» **PROBLEM TO SOLVE**
Please pull out each line in the items below that contains the string "reads". Case counts.

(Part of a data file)
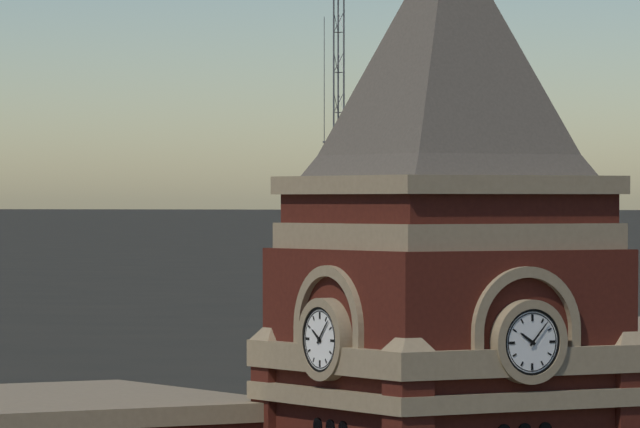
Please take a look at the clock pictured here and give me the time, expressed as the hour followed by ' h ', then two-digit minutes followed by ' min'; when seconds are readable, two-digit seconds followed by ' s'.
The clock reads 10 h 07 min
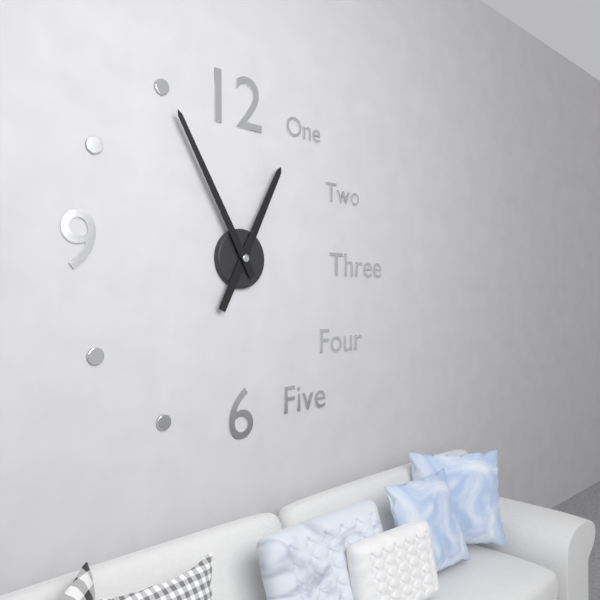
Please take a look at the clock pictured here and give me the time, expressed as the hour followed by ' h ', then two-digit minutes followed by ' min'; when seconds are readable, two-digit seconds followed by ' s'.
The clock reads 12 h 55 min
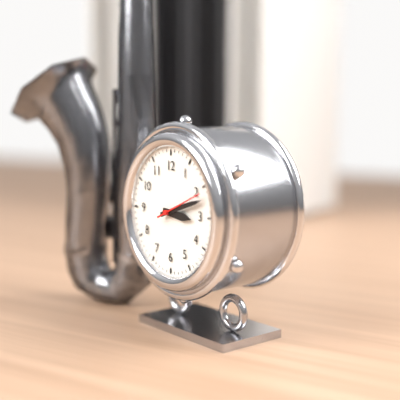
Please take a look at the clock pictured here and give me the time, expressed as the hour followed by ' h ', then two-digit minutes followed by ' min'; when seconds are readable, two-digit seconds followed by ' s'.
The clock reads 3 h 12 min
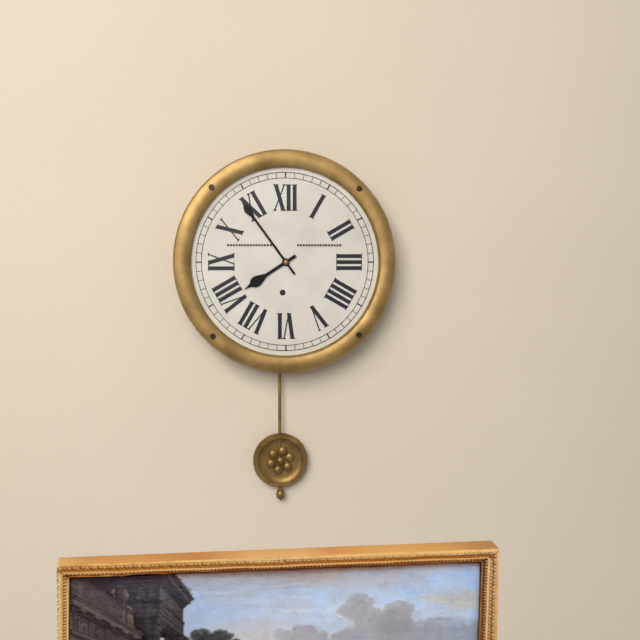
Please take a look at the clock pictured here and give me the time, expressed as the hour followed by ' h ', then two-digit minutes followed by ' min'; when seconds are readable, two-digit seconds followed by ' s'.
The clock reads 7 h 54 min
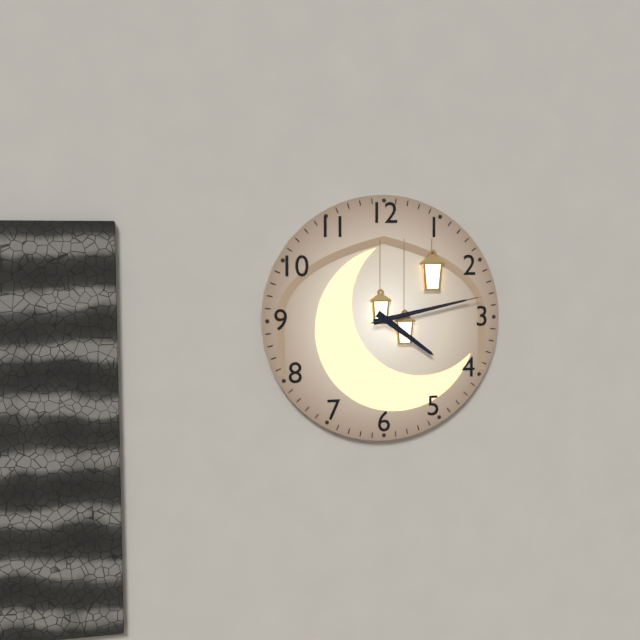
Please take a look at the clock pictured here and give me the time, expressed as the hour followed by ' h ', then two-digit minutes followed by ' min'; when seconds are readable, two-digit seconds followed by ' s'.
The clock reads 4 h 13 min 13 s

» **EXERCISE SOLUTION**
The clock reads 10 h 07 min
The clock reads 12 h 55 min
The clock reads 3 h 12 min
The clock reads 7 h 54 min
The clock reads 4 h 13 min 13 s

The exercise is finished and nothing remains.